George Orwell was one interesting human being. I love his shock value. I understand what the book is about, however, I went ahead and did a little research behind the book and found who the characters represent in the story. That really brought this entire book together for me in my understanding fully. I will share it with you:
“Karl Marx (Major), Vladimir Lenin (Major), Leon Trotsky (Snowball), Joseph Stalin (Napoleon), Adolf Hitler (Frederick), the Allies (Pilkington), the peasants (Boxer), the elite (Mollie), and the church (Moses)” (gradesaver.com)

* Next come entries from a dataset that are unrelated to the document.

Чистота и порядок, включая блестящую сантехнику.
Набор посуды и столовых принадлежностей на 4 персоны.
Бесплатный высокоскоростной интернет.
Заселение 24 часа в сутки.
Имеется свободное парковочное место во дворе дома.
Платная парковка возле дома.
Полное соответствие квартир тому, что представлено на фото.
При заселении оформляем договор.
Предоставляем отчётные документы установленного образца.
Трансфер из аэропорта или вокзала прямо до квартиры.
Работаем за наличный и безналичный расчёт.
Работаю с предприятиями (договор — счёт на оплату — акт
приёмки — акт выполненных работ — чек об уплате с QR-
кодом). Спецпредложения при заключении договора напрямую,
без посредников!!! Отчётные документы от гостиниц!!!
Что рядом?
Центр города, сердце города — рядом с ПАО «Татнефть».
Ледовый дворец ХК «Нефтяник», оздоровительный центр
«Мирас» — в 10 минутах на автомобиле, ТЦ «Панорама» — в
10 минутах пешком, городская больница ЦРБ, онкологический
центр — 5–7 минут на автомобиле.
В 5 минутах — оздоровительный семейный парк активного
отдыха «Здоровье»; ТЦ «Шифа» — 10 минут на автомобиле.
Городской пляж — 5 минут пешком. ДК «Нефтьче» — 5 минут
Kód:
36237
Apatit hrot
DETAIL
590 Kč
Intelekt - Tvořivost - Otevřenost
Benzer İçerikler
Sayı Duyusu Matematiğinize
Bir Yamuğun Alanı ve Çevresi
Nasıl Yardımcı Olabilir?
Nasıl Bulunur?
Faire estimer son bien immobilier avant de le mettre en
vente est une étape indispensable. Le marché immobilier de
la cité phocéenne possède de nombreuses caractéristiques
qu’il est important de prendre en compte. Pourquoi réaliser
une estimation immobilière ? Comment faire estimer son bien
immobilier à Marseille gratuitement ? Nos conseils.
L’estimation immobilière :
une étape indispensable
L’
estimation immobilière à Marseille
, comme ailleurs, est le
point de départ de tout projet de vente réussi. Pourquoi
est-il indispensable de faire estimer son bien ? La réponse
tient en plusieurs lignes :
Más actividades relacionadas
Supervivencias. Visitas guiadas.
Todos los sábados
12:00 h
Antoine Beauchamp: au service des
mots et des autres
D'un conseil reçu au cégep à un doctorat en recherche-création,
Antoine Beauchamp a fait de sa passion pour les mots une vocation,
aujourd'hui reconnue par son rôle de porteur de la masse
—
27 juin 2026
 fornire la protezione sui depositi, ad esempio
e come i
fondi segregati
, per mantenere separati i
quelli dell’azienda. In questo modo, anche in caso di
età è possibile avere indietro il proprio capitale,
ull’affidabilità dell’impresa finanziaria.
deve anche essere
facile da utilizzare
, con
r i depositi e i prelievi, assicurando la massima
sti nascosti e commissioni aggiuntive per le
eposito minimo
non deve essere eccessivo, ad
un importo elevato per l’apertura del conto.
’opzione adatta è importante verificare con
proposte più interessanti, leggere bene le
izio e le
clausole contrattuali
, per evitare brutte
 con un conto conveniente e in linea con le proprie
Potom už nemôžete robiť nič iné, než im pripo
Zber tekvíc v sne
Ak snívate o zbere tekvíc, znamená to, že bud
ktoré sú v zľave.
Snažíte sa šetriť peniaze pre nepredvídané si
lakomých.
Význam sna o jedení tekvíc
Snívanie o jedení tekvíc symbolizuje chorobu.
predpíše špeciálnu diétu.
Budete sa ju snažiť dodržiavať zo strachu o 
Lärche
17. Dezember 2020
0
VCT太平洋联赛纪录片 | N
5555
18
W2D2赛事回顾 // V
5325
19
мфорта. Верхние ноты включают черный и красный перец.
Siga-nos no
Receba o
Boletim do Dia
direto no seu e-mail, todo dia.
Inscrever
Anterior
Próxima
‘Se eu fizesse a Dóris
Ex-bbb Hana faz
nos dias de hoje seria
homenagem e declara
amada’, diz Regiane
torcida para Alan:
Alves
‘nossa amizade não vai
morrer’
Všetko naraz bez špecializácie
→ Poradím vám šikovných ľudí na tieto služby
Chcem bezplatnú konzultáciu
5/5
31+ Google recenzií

Now fully understanding that Marx was intended to represent Major, the passages I marked clearly in my book for future references really bring home how it became so easy for the likes of Stalin to come into power. When the impoverished are already broken, and are presented with a possible savior, how easy it is to stand behind that leader in hopes for a better and brighter future? When there is no hope left, how easy it is to see a sliver dangled on a string in front of their faces, to accept it no matter what the cost, because, “it wasn’t as bad as it was before…” even when they could no longer remember what it was like before. Because nothing changed. Eventually, everything came back around to what it was before the Revolution. Except with new leaders.

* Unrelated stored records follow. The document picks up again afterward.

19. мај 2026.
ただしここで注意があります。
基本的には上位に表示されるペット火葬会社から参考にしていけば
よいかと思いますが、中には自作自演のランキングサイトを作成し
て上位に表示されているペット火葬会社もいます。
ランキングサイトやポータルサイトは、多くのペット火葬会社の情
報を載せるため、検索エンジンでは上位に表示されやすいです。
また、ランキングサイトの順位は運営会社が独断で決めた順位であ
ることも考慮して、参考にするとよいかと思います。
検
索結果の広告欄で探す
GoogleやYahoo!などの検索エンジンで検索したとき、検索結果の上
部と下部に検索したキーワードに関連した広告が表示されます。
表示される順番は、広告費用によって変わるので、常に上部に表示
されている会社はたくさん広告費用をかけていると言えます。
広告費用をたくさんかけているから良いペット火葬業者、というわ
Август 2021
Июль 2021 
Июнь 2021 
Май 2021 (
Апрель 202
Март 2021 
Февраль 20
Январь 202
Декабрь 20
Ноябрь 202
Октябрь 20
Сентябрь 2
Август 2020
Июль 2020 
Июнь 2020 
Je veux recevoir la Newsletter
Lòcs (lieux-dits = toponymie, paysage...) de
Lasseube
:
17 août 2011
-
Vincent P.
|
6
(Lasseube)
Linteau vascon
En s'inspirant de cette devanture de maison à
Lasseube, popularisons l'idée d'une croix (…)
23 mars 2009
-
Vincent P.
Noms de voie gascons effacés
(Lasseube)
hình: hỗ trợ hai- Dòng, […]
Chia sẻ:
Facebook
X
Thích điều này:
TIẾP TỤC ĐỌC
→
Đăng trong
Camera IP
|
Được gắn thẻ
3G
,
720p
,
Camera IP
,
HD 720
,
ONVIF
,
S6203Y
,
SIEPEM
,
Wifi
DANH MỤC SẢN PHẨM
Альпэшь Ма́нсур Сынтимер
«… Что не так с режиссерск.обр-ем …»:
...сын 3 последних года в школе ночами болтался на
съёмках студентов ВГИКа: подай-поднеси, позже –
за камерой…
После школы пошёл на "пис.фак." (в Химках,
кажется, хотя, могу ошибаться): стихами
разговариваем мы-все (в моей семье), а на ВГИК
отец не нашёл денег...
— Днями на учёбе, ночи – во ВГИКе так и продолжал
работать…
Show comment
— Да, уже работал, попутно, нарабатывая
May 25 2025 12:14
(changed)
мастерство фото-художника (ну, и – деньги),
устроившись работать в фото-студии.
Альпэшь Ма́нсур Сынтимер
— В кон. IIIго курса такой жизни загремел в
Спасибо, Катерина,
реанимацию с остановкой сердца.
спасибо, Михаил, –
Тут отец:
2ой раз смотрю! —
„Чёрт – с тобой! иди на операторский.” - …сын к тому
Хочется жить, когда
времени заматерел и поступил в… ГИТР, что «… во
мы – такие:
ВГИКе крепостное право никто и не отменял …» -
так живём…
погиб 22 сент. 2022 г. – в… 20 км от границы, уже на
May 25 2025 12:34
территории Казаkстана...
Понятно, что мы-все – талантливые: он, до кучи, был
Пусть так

“And remember also that in fighting against Man, we must not come to resemble him. Even when you have conquered him, do not adopt his vices.”……”The creatures outside looked from pig to man, and from man to pig, and from pig to man again; but already it was impossible to say which was which.” These two quotes, the first in the beginning of the book during Major’s speech and the second being the last line of the book, specifically pinpoint where the Stalinist took the beginning ideals and corrupted them. I learned that Orwell believed in Socialist ideals, and that this book was a jab at Stalin because he took the ideal in the perverse form and ended up in a totalitarian form of government. One that knew of the “lower animals” lack of intelligence and understanding of what was actually happening. These perverse leaders taking advantage of the “lower animals” and making sure that the “lower animals” knew or at least believed, that 1) things were better than when Mr. Jones was around and 2) it is all for the greater good. And using mouthpieces like the likes of Squealer, helped ease the confusion, and the beautifully seductive words that came from his mouth recaptured, revitalized and eased any confusion or possible unease to rest.
I know that this book was geared toward Stalinism, but I like how I can apply various details from not only Animal Farm, but books like The Handmaid’s Tale, 1984, and others to our lives now. It’s curious. And frightening.